--- Records for processing Enclosed Below ---

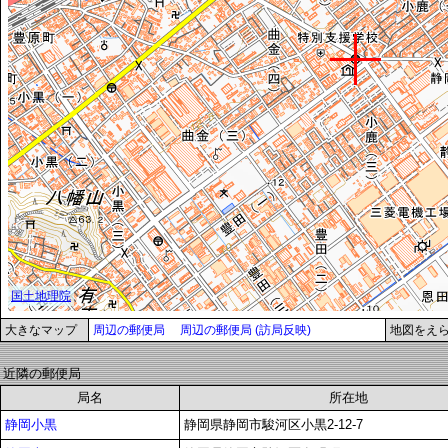
大きなマップ
周辺の郵便局
周辺の郵便局 (訪局反映)
地図をえ
近隣の郵便局
局名
所在地
静岡小黒
静岡県静岡市駿河区小黒2-12-7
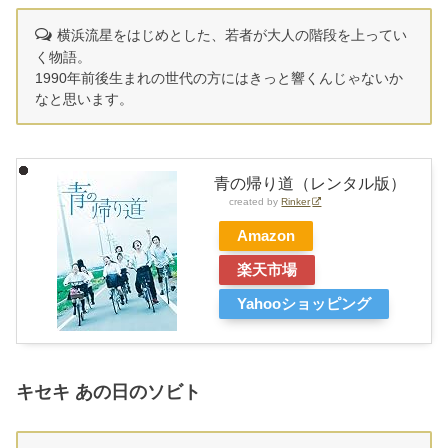
横浜流星をはじめとした、若者が大人の階段を上ってい
く物語。
1990年前後生まれの世代の方にはきっと響くんじゃないか
なと思います。
青の帰り道（レンタル版）
created by
Rinker
Amazon
楽天市場
Yahooショッピング
キセキ あの日のソビト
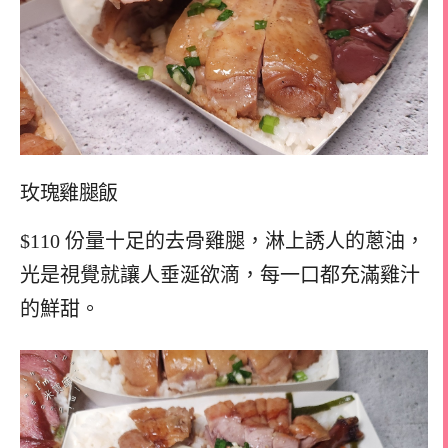
玫瑰雞腿飯
$110 份量十足的去骨雞腿，淋上誘人的蔥油，
光是視覺就讓人垂涎欲滴，每一口都充滿雞汁
的鮮甜。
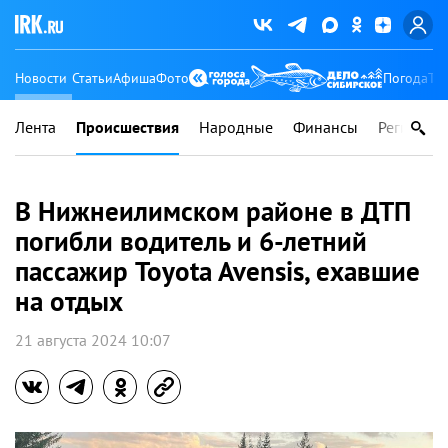
Новости
Статьи
Афиша
Фото
Погода
Ту
Лента
Происшествия
Народные
Финансы
Регионы
В Нижнеилимском районе в ДТП
погибли водитель и 6-летний
пассажир Toyota Avensis, ехавшие
на отдых
21 августа 2024 10:07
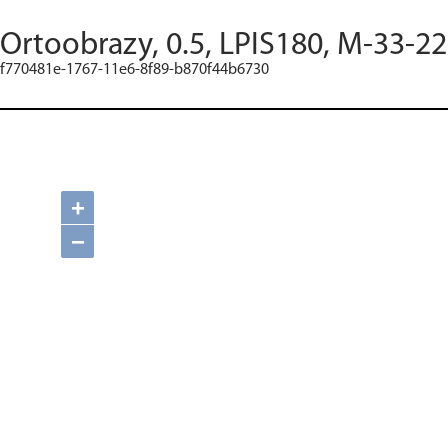
Ortoobrazy, 0.5, LPIS180, M-33-22
f770481e-1767-11e6-8f89-b870f44b6730
+
−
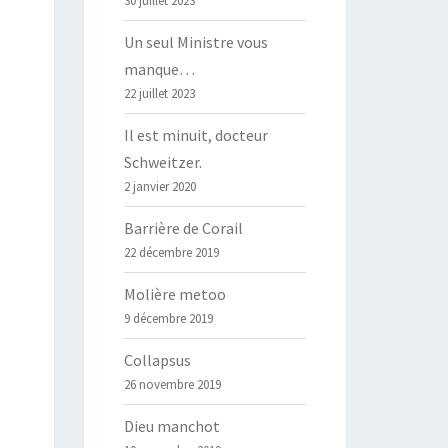
30 juillet 2023
Un seul Ministre vous
manque…
22 juillet 2023
Il est minuit, docteur
Schweitzer.
2 janvier 2020
Barrière de Corail
22 décembre 2019
Molière metoo
9 décembre 2019
Collapsus
26 novembre 2019
Dieu manchot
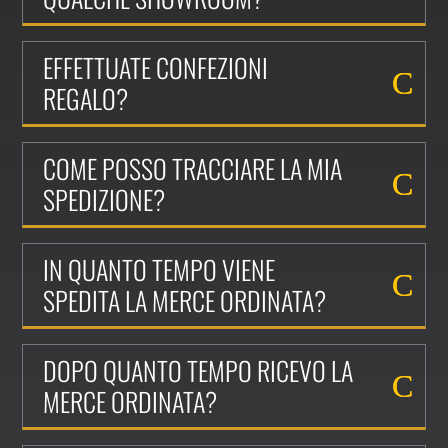
EFFETTUATE CONFEZIONI
REGALO?
COME POSSO TRACCIARE LA MIA
SPEDIZIONE?
IN QUANTO TEMPO VIENE
SPEDITA LA MERCE ORDINATA?
DOPO QUANTO TEMPO RICEVO LA
MERCE ORDINATA?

--- End of Enclosed Records for processing ---

Reading through the records above, report each line in which the string "QUANTO" is found.

IN QUANTO TEMPO VIENE
DOPO QUANTO TEMPO RICEVO LA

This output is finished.